Although a higher fraction of Americans 20 and older are working today than at the start of the War on Poverty (61.2 percent in January 2014 versus 57.2 percent in January 1964), and though labor force participation rates are likewise higher today than 50 years ago, these overall figures mask two distinct tendencies.
On one hand, adult women are much more likely to be working or looking for work today than two generations ago. Labor force participation rates for women 20 and older are fully 20 percentage points higher today than in early 1964 (58.6 percent in January 2014 versus 38.5 percent in January 1964). A lifestyle that includes at least some paid employment has become the norm for American women over the past two generations.

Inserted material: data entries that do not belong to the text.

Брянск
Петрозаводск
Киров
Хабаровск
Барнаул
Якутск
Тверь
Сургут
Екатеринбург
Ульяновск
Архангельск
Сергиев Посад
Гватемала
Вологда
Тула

On the other hand, men have been a diminishing presence within the workforce-and not only thanks to the rising share of women who seek to work. The proportion of men 20 and older who are employed has dramatically and almost steadily dropped since the start of the War on Poverty, falling from 80.6 percent in January 1964 to 67.6 percent 50 years later. No less remarkable: The proportion of adult men in the labor force-either working or looking for work-has likewise plunged over those same years, from 84.2 percent then to 71.9 percent today. Put another way: Our country has seen a surge of men making a complete exit from the workforce over the past 50 years. Whereas fewer than 16 percent of men 20 or older neither had work nor were looking for it in early 1964, the corresponding share today is more than 28 percent.
In purely arithmetic terms, the main reason American men today are not working is not unemployment. Rather, it is because they have opted out of the labor market altogether. For every adult man who is between jobs and looking for new work, more than five are neither working nor looking for employment.